Sara Frenkel de Leyvant, más conocida como China, es una antigua vecina de Villa Urquiza, luego de Saavedra y hoy de Parque Chas que cumplió ¡105 años! el pasado 22 de mayo. Hija de un matrimonio de campesinos rusos de origen judío, nació apenas 13 años después de comenzado el siglo XX, a 40 leguas de Carlos Casares, en pleno campo bonaerense. Lo más cercano a su vivienda era el rancho en que vivía una tía y, unos kilómetros más alejado, un poblado con un negocio de ramos generales y algunos vecinos. También había otro pueblo, un poco más importante, donde se establecía el corso del Carnaval. A ambos lugares, incluso a Casares, se llegaba a caballo, que China montaba muy bien.
Cursó en una escuela rural hasta 4° grado y a los 10 años la familia la envió con dos primitas a una pensión en Casares para terminar la primaria. Por supuesto, la vida era muy precaria. Los padres eran muy pobres y, por la época y el lugar donde vivían, no tenían luz eléctrica y debían trasladarse a caballo. Con todo, la cumpleañera tiene buenos y dulces recuerdos de su infancia. Al concluir la primaria, los padres con los siete hijos –China era la sexta- se trasladaron a Buenos Aires para que los varones fueran al secundario. Cursaron en el Colegio Avellaneda, mientras empezaban como cadetes o aprendices en diversos establecimientos.
La hermana mayor se especializó en costura y bordado, la menor pudo entrar a un colegio secundario y China estudió piano. ¡Tocaba muy bien! Le gustaba la música del Príncipe Kalender, algunas piezas de Chopin y sobre todo tangos y valsesitos criollos, que también cantaba estupendamente y de memoria. Tuvo una vida familiar tranquila y amable. Los hermanos mayores se casaron y quedaban China, Estela y Enrique, con dos años de diferencia entre uno y otro. Años después Sara conoció a Pedro Leyvant, un rusito pintón recién llegado de Europa, que daba sus primeros pasos como corredor de comercio. Se enamoraron y luego contrajeron matrimonio el 19 de agosto de 1939.

Rodeada de amigas, China sopla las 105 velitas.

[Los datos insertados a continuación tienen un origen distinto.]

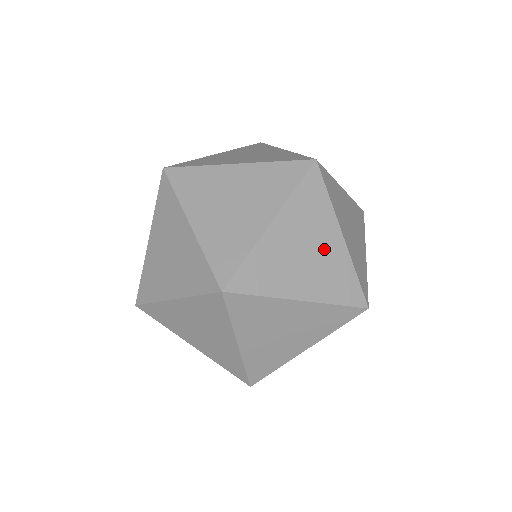
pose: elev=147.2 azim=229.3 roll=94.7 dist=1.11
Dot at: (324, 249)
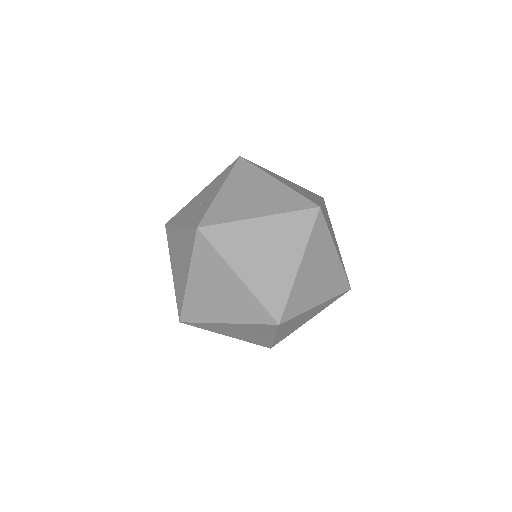
Dot at: (328, 266)
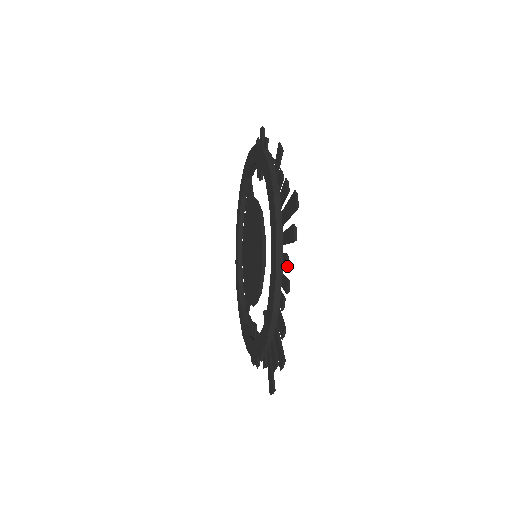
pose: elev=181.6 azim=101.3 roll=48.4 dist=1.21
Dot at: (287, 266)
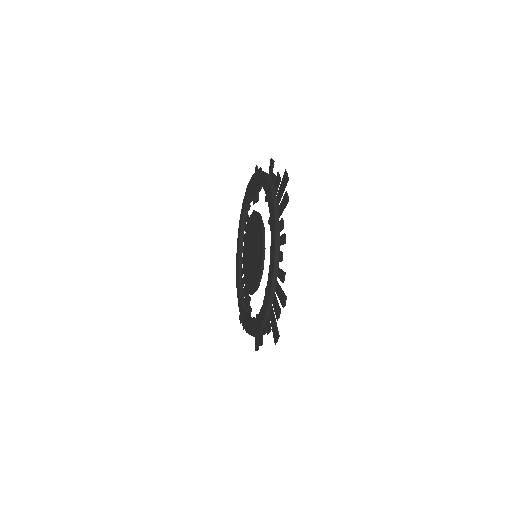
Dot at: (283, 227)
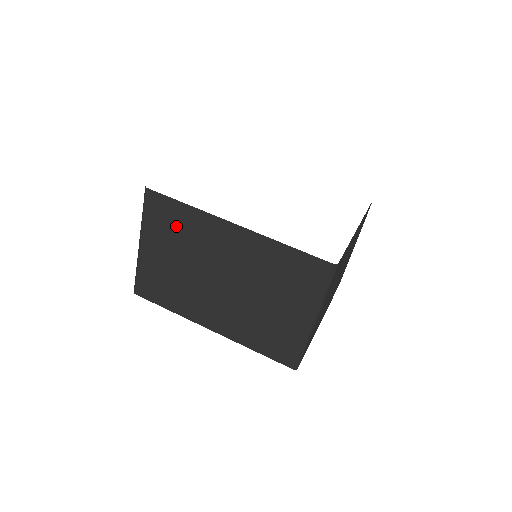
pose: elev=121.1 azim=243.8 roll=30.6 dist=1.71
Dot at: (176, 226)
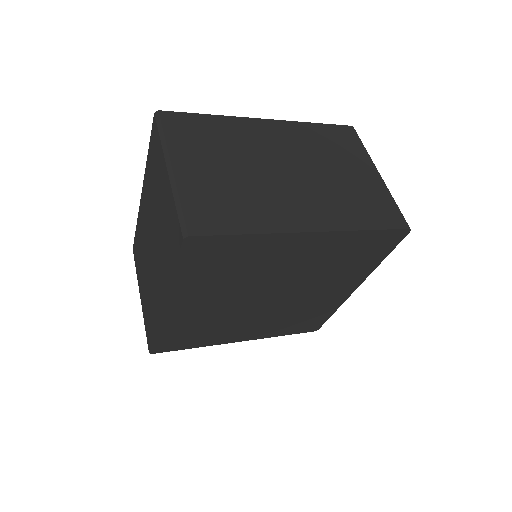
Dot at: (209, 135)
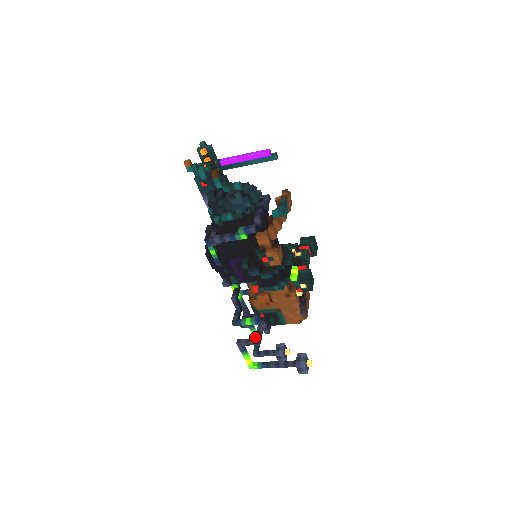
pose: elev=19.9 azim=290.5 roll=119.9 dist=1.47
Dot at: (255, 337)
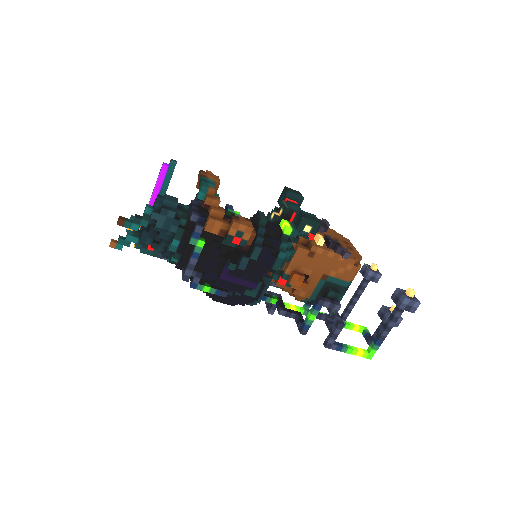
Dot at: occluded
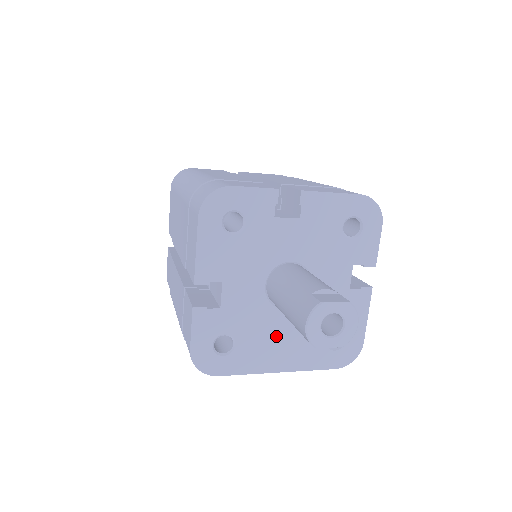
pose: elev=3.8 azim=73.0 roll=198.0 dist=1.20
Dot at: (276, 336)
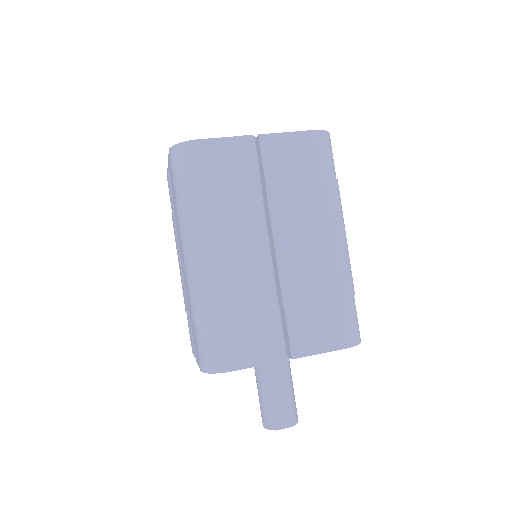
Dot at: occluded
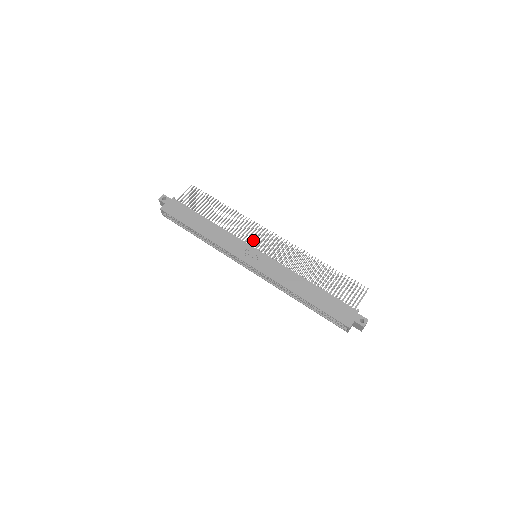
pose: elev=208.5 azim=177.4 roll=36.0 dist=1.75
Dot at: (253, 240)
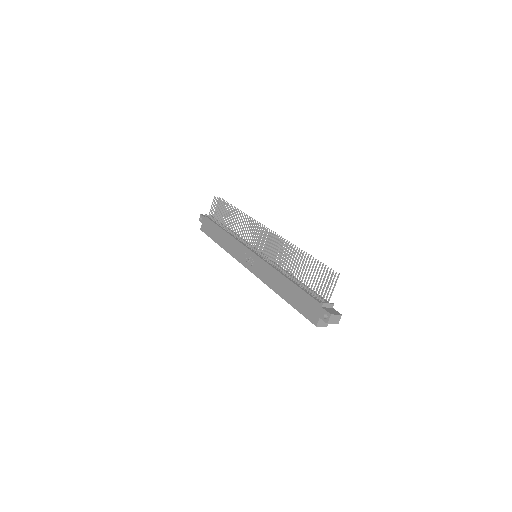
Dot at: occluded
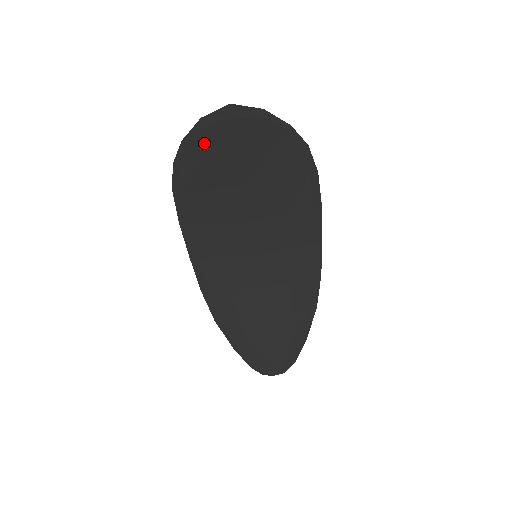
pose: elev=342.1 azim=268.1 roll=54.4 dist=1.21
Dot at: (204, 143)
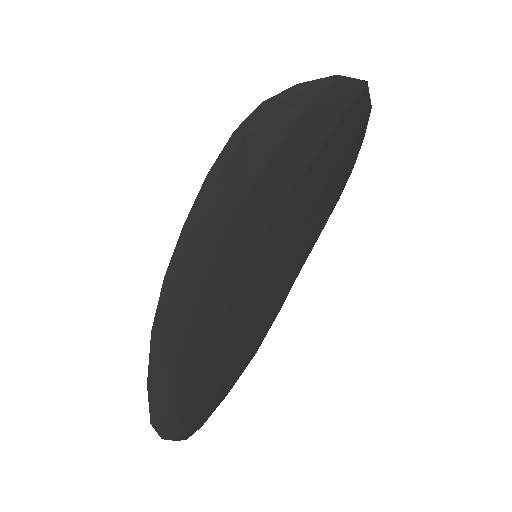
Dot at: (318, 100)
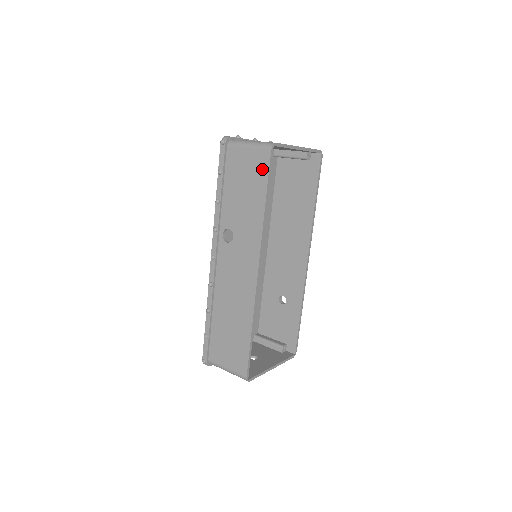
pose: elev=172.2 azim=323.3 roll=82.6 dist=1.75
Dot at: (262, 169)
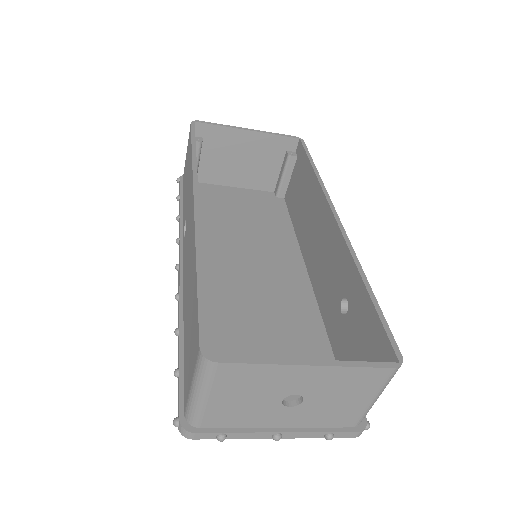
Dot at: (189, 142)
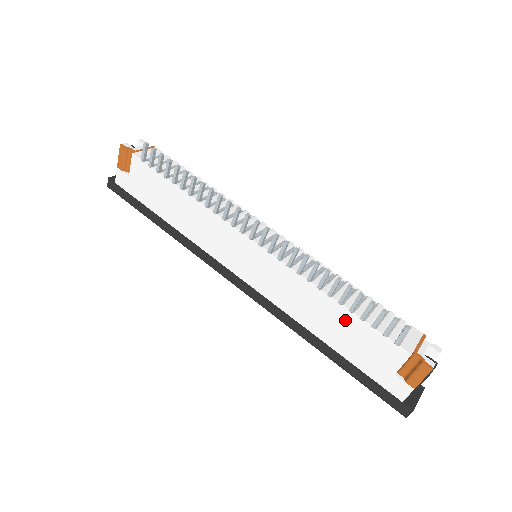
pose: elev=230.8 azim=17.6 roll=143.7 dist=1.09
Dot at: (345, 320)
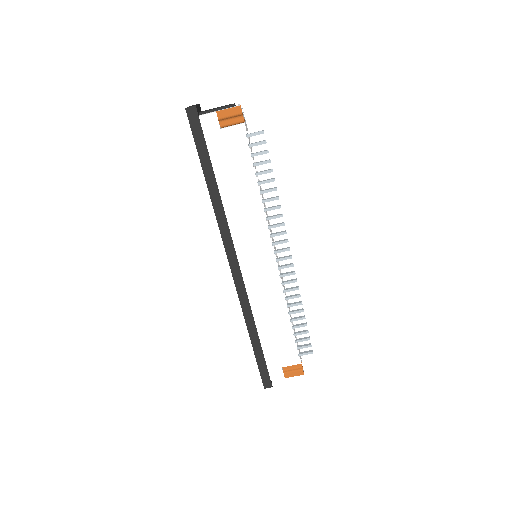
Dot at: (284, 330)
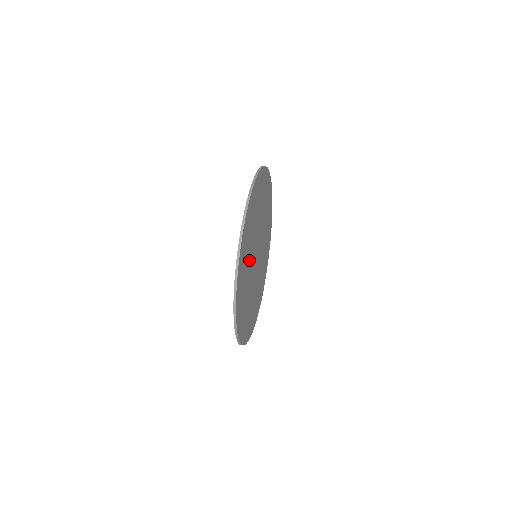
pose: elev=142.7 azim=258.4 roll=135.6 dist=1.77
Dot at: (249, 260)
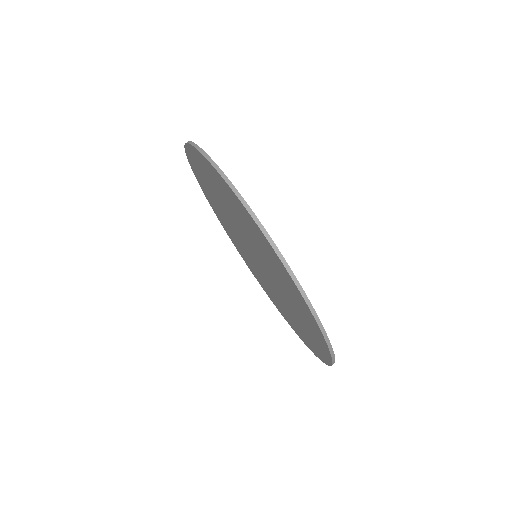
Dot at: occluded
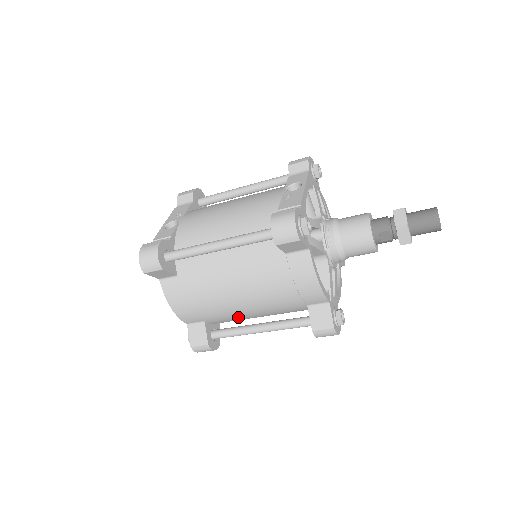
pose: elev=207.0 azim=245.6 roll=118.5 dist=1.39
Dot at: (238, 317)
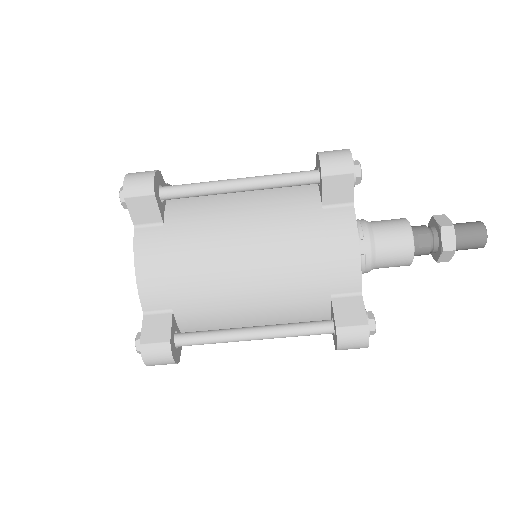
Dot at: (225, 309)
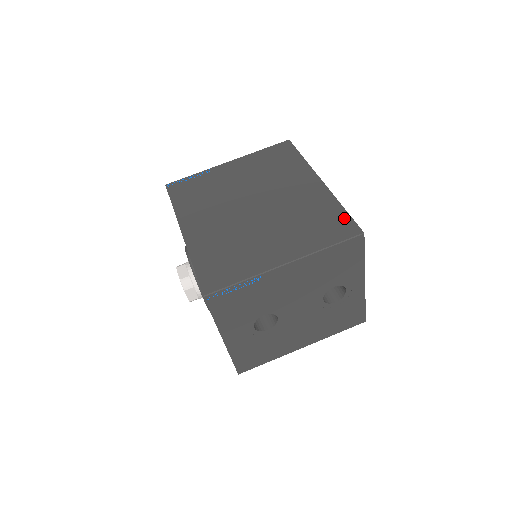
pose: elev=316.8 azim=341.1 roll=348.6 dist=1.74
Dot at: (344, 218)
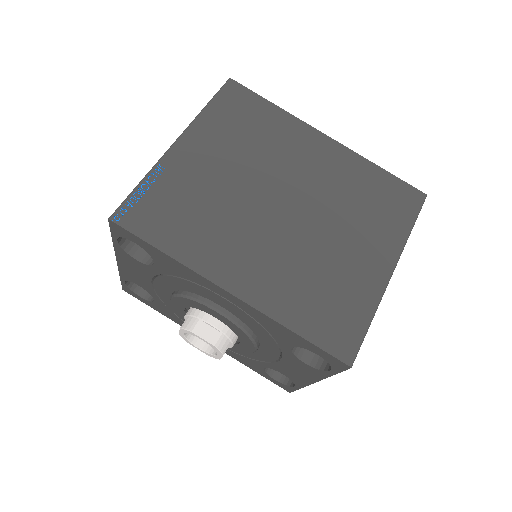
Dot at: (396, 183)
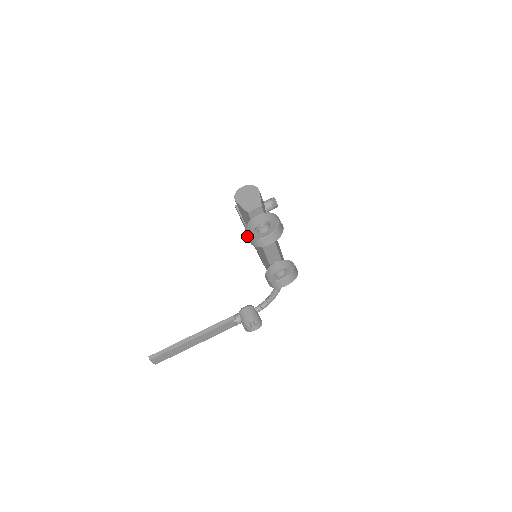
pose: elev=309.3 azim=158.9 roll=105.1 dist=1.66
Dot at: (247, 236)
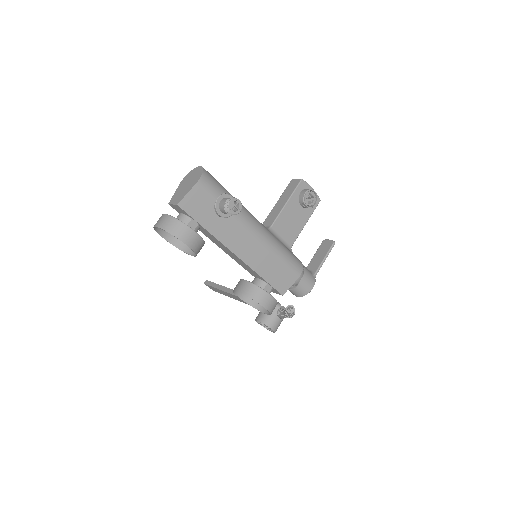
Dot at: (164, 231)
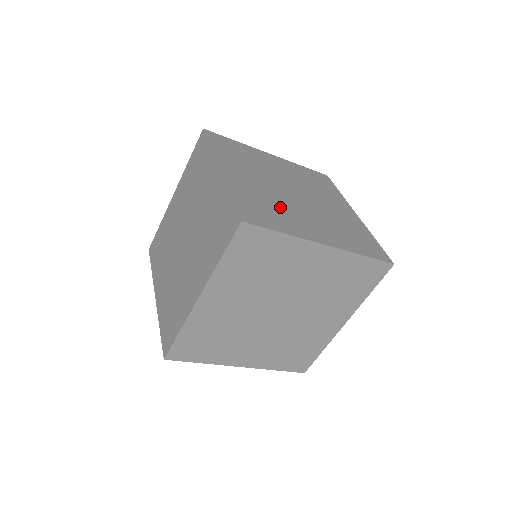
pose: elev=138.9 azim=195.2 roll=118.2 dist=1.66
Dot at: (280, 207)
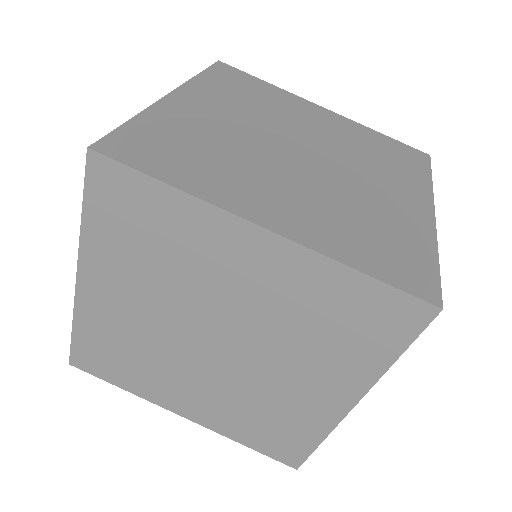
Dot at: (360, 208)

Durante varios años vivieron con sus dos hijos, Osvaldo y Pupée, en el límite entre Villa del Parque y Floresta. Primero en Argerich y Luis Viale y luego en la primera casa propia -comprada con un crédito a 30 años- en Juan B. Justo y Nazca. Allí China tuvo una vida feliz, sin sobresaltos, como típica ama de casa, cuidando y educando a sus hijos. “De vacaciones íbamos a un campo cerca de donde nació mamá y donde en una escuela de una sola aula ejercía como maestro, director y portero su hermano mayor, León, acompañado por su esposa Juanita. Allí pasamos hermosas vacaciones, de las que tengo recuerdos imborrables”, cuenta Pupée.
Así, China vio transcurrir el siglo. Recuerda con precisión el gobierno de Yrigoyen, su destitución por Uriburu y las sucesivas crisis económicas que sufrieron los argentinos. El advenimiento de Ortiz y Farrell y luego Perón y Evita, con los sindicatos y la llegada de enormes cambios sociales y políticos. En el medio la Segunda Guerra Mundial, aquí vista de lejos pero con noticias tristes que traían los inmigrantes que llegaban a la ansiada Argentina.
China es una testigo fiel de todo el siglo XX, con una memoria privilegiada y muy buena salud. Vivió en Triunvirato y Mendoza por muchos años. “Pero en 1996 falleció Pedro, después de 50 años de feliz matrimonio, y mi mamá, que venía siempre a Saavedra a cuidar a sus nietos y a pasear con ellos por el parque, se vino a vivir conmigo y mi marido Tito a Arias y Mariano Acha -agrega Pupée-. Vivió en casa 18 felices años, hasta pasado su cumpleaños 101. Desde 2014, cuando ya necesitó atención permanente, reside en un pequeño geriátrico de Parque Chas, en la calle Gándara, donde está muy bien cuidada y atendida. Fue feliz en Saavedra, siempre decía que era un barrio con perfume a flores. Y ahora tiene una vejez tranquila, muy querida y visitada por hijos, nietos y bisnietos”.